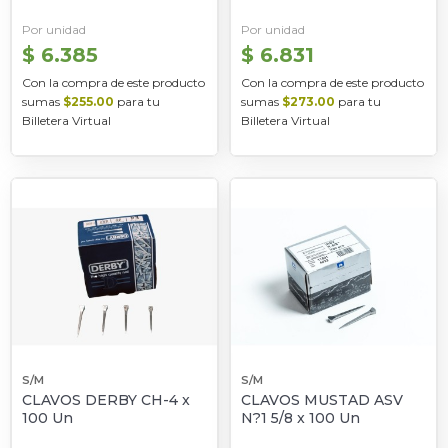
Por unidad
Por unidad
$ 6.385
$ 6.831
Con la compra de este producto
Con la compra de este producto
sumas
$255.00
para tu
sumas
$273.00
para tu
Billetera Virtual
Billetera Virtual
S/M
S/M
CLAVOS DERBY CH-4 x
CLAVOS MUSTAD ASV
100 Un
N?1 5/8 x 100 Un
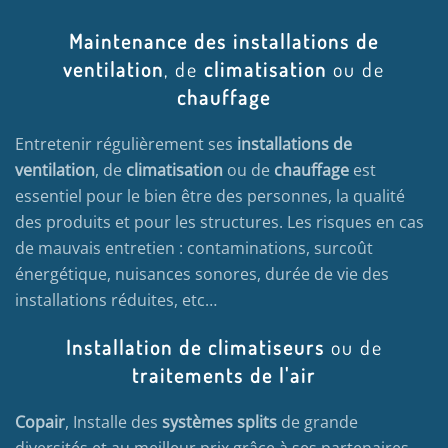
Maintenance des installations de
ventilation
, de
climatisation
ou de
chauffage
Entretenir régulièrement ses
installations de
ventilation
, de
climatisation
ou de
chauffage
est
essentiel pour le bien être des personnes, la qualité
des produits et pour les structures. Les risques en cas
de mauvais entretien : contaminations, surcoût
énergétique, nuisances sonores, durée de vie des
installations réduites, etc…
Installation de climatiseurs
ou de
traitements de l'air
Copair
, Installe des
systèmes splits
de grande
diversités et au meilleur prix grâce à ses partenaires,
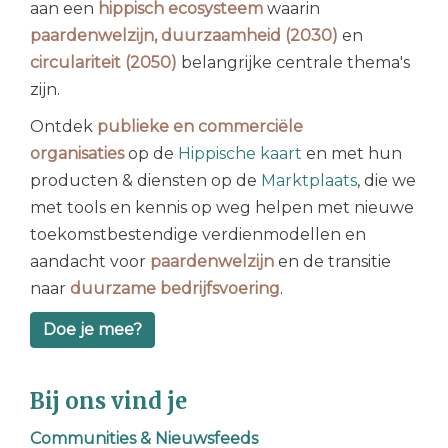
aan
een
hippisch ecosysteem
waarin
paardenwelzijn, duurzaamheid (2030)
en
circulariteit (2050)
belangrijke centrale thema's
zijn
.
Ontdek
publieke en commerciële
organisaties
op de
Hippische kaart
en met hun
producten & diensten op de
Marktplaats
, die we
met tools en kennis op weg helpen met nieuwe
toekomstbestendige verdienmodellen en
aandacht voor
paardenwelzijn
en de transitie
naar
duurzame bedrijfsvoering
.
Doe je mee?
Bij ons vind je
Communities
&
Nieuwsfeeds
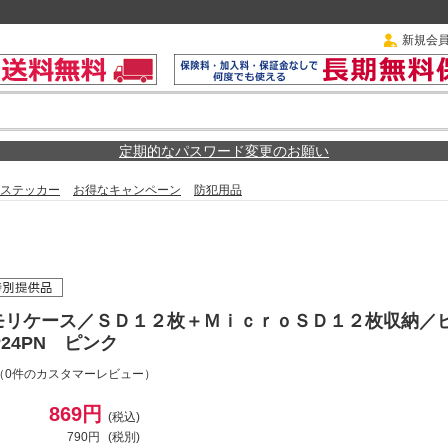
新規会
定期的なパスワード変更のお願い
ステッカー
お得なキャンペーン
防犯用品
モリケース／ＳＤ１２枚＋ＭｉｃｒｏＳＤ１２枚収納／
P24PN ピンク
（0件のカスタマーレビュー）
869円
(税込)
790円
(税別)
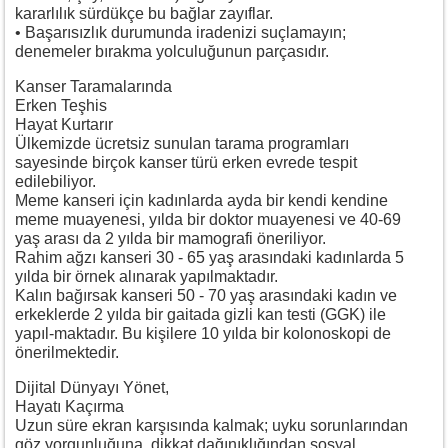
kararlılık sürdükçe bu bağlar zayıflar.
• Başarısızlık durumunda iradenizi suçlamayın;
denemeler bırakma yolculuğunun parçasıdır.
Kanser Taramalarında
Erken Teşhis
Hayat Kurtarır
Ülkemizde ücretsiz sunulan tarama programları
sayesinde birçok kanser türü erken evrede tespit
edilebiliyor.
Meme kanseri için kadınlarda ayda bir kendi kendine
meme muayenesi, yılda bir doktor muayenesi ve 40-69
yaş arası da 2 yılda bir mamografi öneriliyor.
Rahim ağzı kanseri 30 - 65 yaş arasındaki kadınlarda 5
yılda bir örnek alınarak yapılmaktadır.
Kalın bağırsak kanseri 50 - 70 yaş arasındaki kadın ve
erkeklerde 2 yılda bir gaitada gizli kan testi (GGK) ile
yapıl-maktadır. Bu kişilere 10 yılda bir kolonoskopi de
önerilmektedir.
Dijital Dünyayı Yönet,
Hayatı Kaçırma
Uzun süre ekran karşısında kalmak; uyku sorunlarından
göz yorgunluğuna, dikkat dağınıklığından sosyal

= = = = =

Activity: Copy the items word for word, from the very beginning through the line containing "N?1 5/8 x 100 Un", including both ends. Leave the pictures out of your copy.

Written response:
Por unidad
Por unidad
$ 6.385
$ 6.831
Con la compra de este producto
Con la compra de este producto
sumas
$255.00
para tu
sumas
$273.00
para tu
Billetera Virtual
Billetera Virtual
S/M
S/M
CLAVOS DERBY CH-4 x
CLAVOS MUSTAD ASV
100 Un
N?1 5/8 x 100 Un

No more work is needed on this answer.